* What the task requires *
Reproduce the entire listing word for word.

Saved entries

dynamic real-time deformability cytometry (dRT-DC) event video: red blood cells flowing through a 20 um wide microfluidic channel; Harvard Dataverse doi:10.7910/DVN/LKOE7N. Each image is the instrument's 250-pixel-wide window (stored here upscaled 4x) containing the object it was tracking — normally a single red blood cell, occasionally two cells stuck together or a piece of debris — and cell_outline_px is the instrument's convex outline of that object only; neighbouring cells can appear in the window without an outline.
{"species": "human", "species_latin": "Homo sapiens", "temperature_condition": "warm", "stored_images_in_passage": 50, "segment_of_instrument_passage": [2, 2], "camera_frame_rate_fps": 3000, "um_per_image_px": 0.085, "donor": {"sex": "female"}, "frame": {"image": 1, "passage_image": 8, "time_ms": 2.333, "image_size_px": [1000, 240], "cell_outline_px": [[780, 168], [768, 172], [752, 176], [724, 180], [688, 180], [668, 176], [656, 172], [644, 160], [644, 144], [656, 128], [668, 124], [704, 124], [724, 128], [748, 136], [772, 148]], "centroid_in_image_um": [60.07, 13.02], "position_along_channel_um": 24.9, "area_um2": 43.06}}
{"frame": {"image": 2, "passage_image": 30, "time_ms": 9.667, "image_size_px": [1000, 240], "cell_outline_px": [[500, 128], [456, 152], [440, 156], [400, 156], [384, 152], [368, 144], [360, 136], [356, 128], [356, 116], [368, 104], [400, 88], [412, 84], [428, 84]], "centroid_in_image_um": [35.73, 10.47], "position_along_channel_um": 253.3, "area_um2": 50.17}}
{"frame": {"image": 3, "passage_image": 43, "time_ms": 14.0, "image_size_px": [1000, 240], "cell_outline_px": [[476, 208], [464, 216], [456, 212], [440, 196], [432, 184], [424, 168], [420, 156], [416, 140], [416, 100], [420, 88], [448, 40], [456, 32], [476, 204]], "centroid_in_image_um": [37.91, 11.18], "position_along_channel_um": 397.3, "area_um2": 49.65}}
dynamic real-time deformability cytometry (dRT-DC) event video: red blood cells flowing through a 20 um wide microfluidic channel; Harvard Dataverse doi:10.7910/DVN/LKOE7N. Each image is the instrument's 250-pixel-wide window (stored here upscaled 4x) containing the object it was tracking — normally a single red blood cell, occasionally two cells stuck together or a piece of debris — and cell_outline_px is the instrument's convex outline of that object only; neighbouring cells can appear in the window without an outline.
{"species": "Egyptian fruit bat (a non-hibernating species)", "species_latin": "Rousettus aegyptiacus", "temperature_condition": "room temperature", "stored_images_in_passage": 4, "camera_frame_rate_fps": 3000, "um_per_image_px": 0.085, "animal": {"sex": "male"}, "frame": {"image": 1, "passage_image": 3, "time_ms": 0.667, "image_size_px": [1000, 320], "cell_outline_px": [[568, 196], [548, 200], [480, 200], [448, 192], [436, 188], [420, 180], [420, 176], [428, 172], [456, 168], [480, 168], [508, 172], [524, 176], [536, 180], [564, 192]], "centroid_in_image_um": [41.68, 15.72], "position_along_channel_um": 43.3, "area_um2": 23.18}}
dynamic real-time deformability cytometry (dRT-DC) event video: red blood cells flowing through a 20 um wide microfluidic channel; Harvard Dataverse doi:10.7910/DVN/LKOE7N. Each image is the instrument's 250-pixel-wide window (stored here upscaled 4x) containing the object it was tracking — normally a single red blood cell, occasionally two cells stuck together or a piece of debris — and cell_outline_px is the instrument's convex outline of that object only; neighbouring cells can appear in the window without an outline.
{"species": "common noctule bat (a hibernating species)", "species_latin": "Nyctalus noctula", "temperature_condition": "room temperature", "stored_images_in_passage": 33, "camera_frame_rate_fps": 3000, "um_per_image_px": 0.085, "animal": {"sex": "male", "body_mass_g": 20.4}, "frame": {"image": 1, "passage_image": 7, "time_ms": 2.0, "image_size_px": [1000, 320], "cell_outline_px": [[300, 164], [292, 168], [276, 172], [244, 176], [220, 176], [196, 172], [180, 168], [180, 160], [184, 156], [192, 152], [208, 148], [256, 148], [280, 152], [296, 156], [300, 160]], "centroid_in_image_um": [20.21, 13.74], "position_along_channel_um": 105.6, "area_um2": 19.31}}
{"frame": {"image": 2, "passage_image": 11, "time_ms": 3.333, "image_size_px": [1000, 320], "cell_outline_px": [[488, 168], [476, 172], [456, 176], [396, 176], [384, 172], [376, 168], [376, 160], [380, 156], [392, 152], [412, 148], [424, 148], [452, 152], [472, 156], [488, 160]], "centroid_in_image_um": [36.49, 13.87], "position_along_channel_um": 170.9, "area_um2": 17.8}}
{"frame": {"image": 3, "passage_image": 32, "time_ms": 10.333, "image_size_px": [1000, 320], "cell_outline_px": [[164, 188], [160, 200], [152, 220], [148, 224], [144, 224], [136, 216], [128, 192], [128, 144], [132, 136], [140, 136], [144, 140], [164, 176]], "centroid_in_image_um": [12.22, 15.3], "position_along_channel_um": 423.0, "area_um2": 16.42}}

* Task answer *
dynamic real-time deformability cytometry (dRT-DC) event video: red blood cells flowing through a 20 um wide microfluidic channel; Harvard Dataverse doi:10.7910/DVN/LKOE7N. Each image is the instrument's 250-pixel-wide window (stored here upscaled 4x) containing the object it was tracking — normally a single red blood cell, occasionally two cells stuck together or a piece of debris — and cell_outline_px is the instrument's convex outline of that object only; neighbouring cells can appear in the window without an outline.
{"species": "human", "species_latin": "Homo sapiens", "temperature_condition": "warm", "stored_images_in_passage": 50, "segment_of_instrument_passage": [2, 2], "camera_frame_rate_fps": 3000, "um_per_image_px": 0.085, "donor": {"sex": "female"}, "frame": {"image": 1, "passage_image": 8, "time_ms": 2.333, "image_size_px": [1000, 240], "cell_outline_px": [[780, 168], [768, 172], [752, 176], [724, 180], [688, 180], [668, 176], [656, 172], [644, 160], [644, 144], [656, 128], [668, 124], [704, 124], [724, 128], [748, 136], [772, 148]], "centroid_in_image_um": [60.07, 13.02], "position_along_channel_um": 24.9, "area_um2": 43.06}}
{"frame": {"image": 2, "passage_image": 30, "time_ms": 9.667, "image_size_px": [1000, 240], "cell_outline_px": [[500, 128], [456, 152], [440, 156], [400, 156], [384, 152], [368, 144], [360, 136], [356, 128], [356, 116], [368, 104], [400, 88], [412, 84], [428, 84]], "centroid_in_image_um": [35.73, 10.47], "position_along_channel_um": 253.3, "area_um2": 50.17}}
{"frame": {"image": 3, "passage_image": 43, "time_ms": 14.0, "image_size_px": [1000, 240], "cell_outline_px": [[476, 208], [464, 216], [456, 212], [440, 196], [432, 184], [424, 168], [420, 156], [416, 140], [416, 100], [420, 88], [448, 40], [456, 32], [476, 204]], "centroid_in_image_um": [37.91, 11.18], "position_along_channel_um": 397.3, "area_um2": 49.65}}
dynamic real-time deformability cytometry (dRT-DC) event video: red blood cells flowing through a 20 um wide microfluidic channel; Harvard Dataverse doi:10.7910/DVN/LKOE7N. Each image is the instrument's 250-pixel-wide window (stored here upscaled 4x) containing the object it was tracking — normally a single red blood cell, occasionally two cells stuck together or a piece of debris — and cell_outline_px is the instrument's convex outline of that object only; neighbouring cells can appear in the window without an outline.
{"species": "Egyptian fruit bat (a non-hibernating species)", "species_latin": "Rousettus aegyptiacus", "temperature_condition": "room temperature", "stored_images_in_passage": 4, "camera_frame_rate_fps": 3000, "um_per_image_px": 0.085, "animal": {"sex": "male"}, "frame": {"image": 1, "passage_image": 3, "time_ms": 0.667, "image_size_px": [1000, 320], "cell_outline_px": [[568, 196], [548, 200], [480, 200], [448, 192], [436, 188], [420, 180], [420, 176], [428, 172], [456, 168], [480, 168], [508, 172], [524, 176], [536, 180], [564, 192]], "centroid_in_image_um": [41.68, 15.72], "position_along_channel_um": 43.3, "area_um2": 23.18}}
dynamic real-time deformability cytometry (dRT-DC) event video: red blood cells flowing through a 20 um wide microfluidic channel; Harvard Dataverse doi:10.7910/DVN/LKOE7N. Each image is the instrument's 250-pixel-wide window (stored here upscaled 4x) containing the object it was tracking — normally a single red blood cell, occasionally two cells stuck together or a piece of debris — and cell_outline_px is the instrument's convex outline of that object only; neighbouring cells can appear in the window without an outline.
{"species": "common noctule bat (a hibernating species)", "species_latin": "Nyctalus noctula", "temperature_condition": "room temperature", "stored_images_in_passage": 33, "camera_frame_rate_fps": 3000, "um_per_image_px": 0.085, "animal": {"sex": "male", "body_mass_g": 20.4}, "frame": {"image": 1, "passage_image": 7, "time_ms": 2.0, "image_size_px": [1000, 320], "cell_outline_px": [[300, 164], [292, 168], [276, 172], [244, 176], [220, 176], [196, 172], [180, 168], [180, 160], [184, 156], [192, 152], [208, 148], [256, 148], [280, 152], [296, 156], [300, 160]], "centroid_in_image_um": [20.21, 13.74], "position_along_channel_um": 105.6, "area_um2": 19.31}}
{"frame": {"image": 2, "passage_image": 11, "time_ms": 3.333, "image_size_px": [1000, 320], "cell_outline_px": [[488, 168], [476, 172], [456, 176], [396, 176], [384, 172], [376, 168], [376, 160], [380, 156], [392, 152], [412, 148], [424, 148], [452, 152], [472, 156], [488, 160]], "centroid_in_image_um": [36.49, 13.87], "position_along_channel_um": 170.9, "area_um2": 17.8}}
{"frame": {"image": 3, "passage_image": 32, "time_ms": 10.333, "image_size_px": [1000, 320], "cell_outline_px": [[164, 188], [160, 200], [152, 220], [148, 224], [144, 224], [136, 216], [128, 192], [128, 144], [132, 136], [140, 136], [144, 140], [164, 176]], "centroid_in_image_um": [12.22, 15.3], "position_along_channel_um": 423.0, "area_um2": 16.42}}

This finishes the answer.